The Australian dollar and other risk-sensitive currencies bounced back from sharp falls on Tuesday after White House trade adviser Peter Navarro said his comments that the trade deal with China was “over” were taken out of context.
U.S. President Donald Trump also chimed in, saying the Phase 1 trade deal struck with China in January was fully intact, quelling market concerns that Washington may be ditching the agreement.
The Australian dollar, which had fallen as much as 0.7%, turned positive on the day to last stand at $0.6922.
The offshore Chinese yuan pared much of its earlier losses to trade at 7.068 per dollar, down about 0.15% from late U.S. levels.
The safe-haven yen dropped 0.25% to 107.16 to the dollar.
“The market swings underscore how much the market is worried about possible deteriorations in U.S.-China relations,” said Ayako Sera, market economist at Sumitomo Mitsui Trust Bank.
The world’s two largest economies, long mired in acrimony over trade, have clashed recently over the handling of the coronavirus pandemic and Beijing’s plans to introduce a new security law in Hong Kong.
The wild swings in currencies come as the market is also torn between hopes of economic re-openings in many parts of the world and signs coronavirus infections are rising in the United States.
Market sentiment was generally positive this week as some big cities in North America, such as New York and Toronto, eased lockdowns and reopened their economies.
“From spring, the market has been bolstered by the Federal Reserve’s easing and hopes of an economic recovery from the pandemic.

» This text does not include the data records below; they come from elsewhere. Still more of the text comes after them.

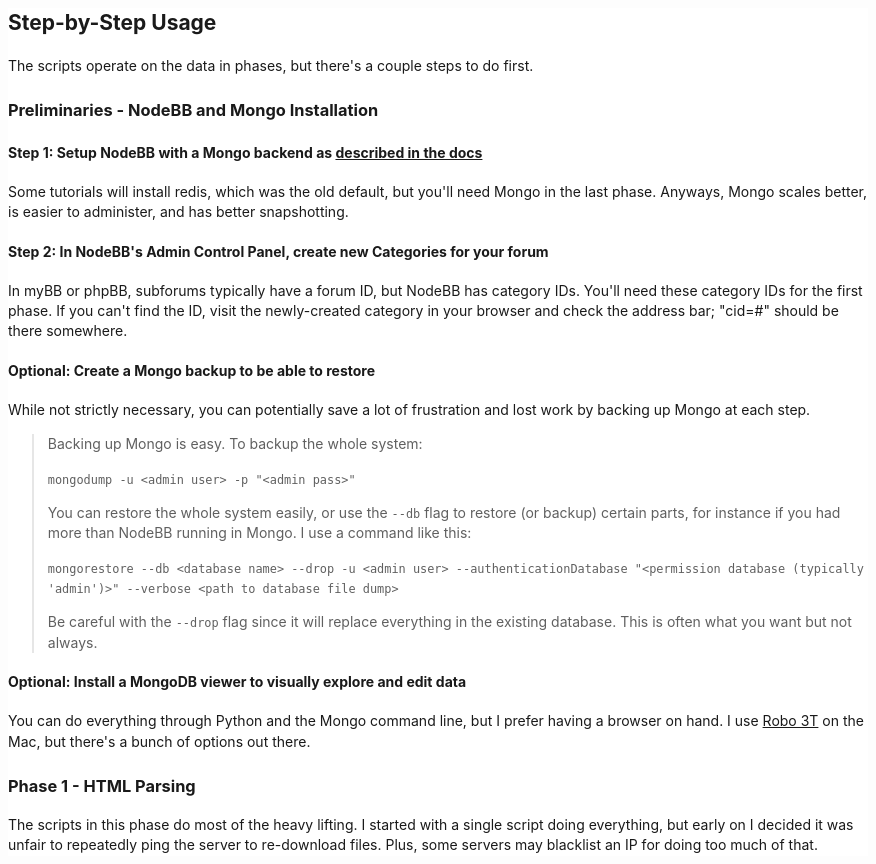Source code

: ## Step-by-Step Usage

The scripts operate on the data in phases, but there's a couple steps to do first.

### Preliminaries - NodeBB and Mongo Installation

#### Step 1: Setup NodeBB with a Mongo backend as [described in the docs](https://docs.nodebb.org/configuring/databases/mongo/)

Some tutorials will install redis, which was the old default, but you'll need Mongo in the last phase.  Anyways, Mongo scales better, is easier to administer, and has better snapshotting.

#### Step 2: In NodeBB's Admin Control Panel, create new Categories for your forum

In myBB or phpBB, subforums typically have a forum ID, but NodeBB has category IDs.  You'll need these category IDs for the first phase.  If you can't find the ID, visit the newly-created category in your browser and check the address bar; "cid=#" should be there somewhere.

#### Optional: Create a Mongo backup to be able to restore

While not strictly necessary, you can potentially save a lot of frustration and lost work by backing up Mongo at each step.

> Backing up Mongo is easy.  To backup the whole system:
> 
> ```
> mongodump -u <admin user> -p "<admin pass>"
> ```
> 
> You can restore the whole system easily, or use the `--db` flag to restore (or backup) certain parts, for instance if you had more than NodeBB running in Mongo.  I use a command like this:
> 
> ```
> mongorestore --db <database name> --drop -u <admin user> --authenticationDatabase "<permission database (typically 'admin')>" --verbose <path to database file dump>
> ```
> 
> Be careful with the `--drop` flag since it will replace everything in the existing database.  This is often what you want but not always.

#### Optional: Install a MongoDB viewer to visually explore and edit data

You can do everything through Python and the Mongo command line, but I prefer having a browser on hand.  I use [Robo 3T](https://robomongo.org) on the Mac, but there's a bunch of options out there.

### Phase 1 - HTML Parsing

The scripts in this phase do most of the heavy lifting.  I started with a single script doing everything, but early on I decided it was unfair to repeatedly ping the server to re-download files.  Plus, some servers may blacklist an IP for doing too much of that.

But that may have run its course amid rising infections in the U.S. since the middle of this month,” said Masashi Hashimoto, senior economist at the Institute for International Monetary Affairs.
“We now have to see how much the economy will recover. The longer it takes to recover, job losses will become permanent and the problems will become more structural.”

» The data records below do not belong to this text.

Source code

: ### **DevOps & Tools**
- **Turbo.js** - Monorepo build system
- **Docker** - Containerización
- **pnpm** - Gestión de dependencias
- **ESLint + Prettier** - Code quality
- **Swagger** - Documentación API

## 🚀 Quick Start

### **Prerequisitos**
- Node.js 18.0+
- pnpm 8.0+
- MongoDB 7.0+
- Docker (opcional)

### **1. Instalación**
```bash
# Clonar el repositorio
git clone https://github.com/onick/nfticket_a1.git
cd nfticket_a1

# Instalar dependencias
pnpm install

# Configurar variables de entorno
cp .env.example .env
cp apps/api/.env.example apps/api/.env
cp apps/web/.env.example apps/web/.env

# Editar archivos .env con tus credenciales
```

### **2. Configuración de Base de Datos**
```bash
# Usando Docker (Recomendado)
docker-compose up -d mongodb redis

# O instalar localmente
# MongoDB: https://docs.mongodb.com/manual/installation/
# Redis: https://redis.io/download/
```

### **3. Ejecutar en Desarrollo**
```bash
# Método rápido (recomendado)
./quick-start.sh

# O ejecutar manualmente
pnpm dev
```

That is the problem many countries around the world are facing as the virus continues to spread.
The World Health Organization (WHO) reported a record increase in global novel coronavirus cases on Sunday, with spikes in infections in southern and western U.S. states as well as Brazil.
In Europe, where re-opening began as early as late April in some countries, business activity surveys due later on Tuesday will be closely watched for clues on the pace of recovery.
Economists expect the euro zone composite flash PMI to rise to 42.4 in June from 31.9 last month as European economies gradually reopen.
Ahead of the data, the euro traded slightly firmer at $1.1274, extending its rebound from Monday’s low of $1.1168.